■ WHAT TO WORK ON: Whenever a line below holds the word "database", copy that line.

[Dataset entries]
•••

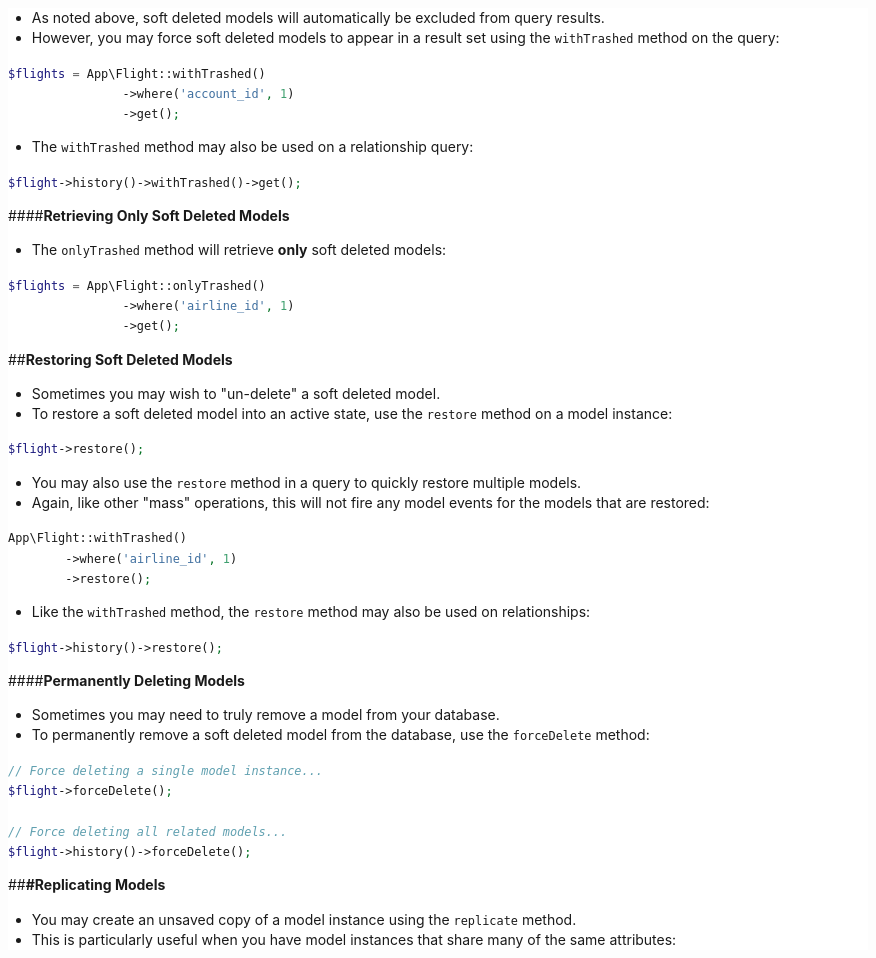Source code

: - As noted above, soft deleted models will automatically be excluded from query results. 
- However, you may force soft deleted models to appear in a result set using the `withTrashed` method on the query:

```php
$flights = App\Flight::withTrashed()
                ->where('account_id', 1)
                ->get();
```

- The `withTrashed` method may also be used on a relationship query:

```php
$flight->history()->withTrashed()->get();
```

####**Retrieving Only Soft Deleted Models**

- The `onlyTrashed` method will retrieve **only** soft deleted models:

```php
$flights = App\Flight::onlyTrashed()
                ->where('airline_id', 1)
                ->get();
```

##**Restoring Soft Deleted Models**

- Sometimes you may wish to "un-delete" a soft deleted model. 
- To restore a soft deleted model into an active state, use the `restore` method on a model instance:

```php
$flight->restore();
```

- You may also use the `restore` method in a query to quickly restore multiple models. 
- Again, like other "mass" operations, this will not fire any model events for the models that are restored:

```php
App\Flight::withTrashed()
        ->where('airline_id', 1)
        ->restore();
```

- Like the `withTrashed` method, the `restore` method may also be used on relationships:

```php
$flight->history()->restore();
```

####**Permanently Deleting Models**

- Sometimes you may need to truly remove a model from your database.
-  To permanently remove a soft deleted model from the database, use the `forceDelete` method:

```php
// Force deleting a single model instance...
$flight->forceDelete();

// Force deleting all related models...
$flight->history()->forceDelete();
```
##**#Replicating Models**
- You may create an unsaved copy of a model instance using the `replicate` method.
- This is particularly useful when you have model instances that share many of the same attributes:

•••

■ ANSWER SPACE:
- Sometimes you may need to truly remove a model from your database.
-  To permanently remove a soft deleted model from the database, use the `forceDelete` method:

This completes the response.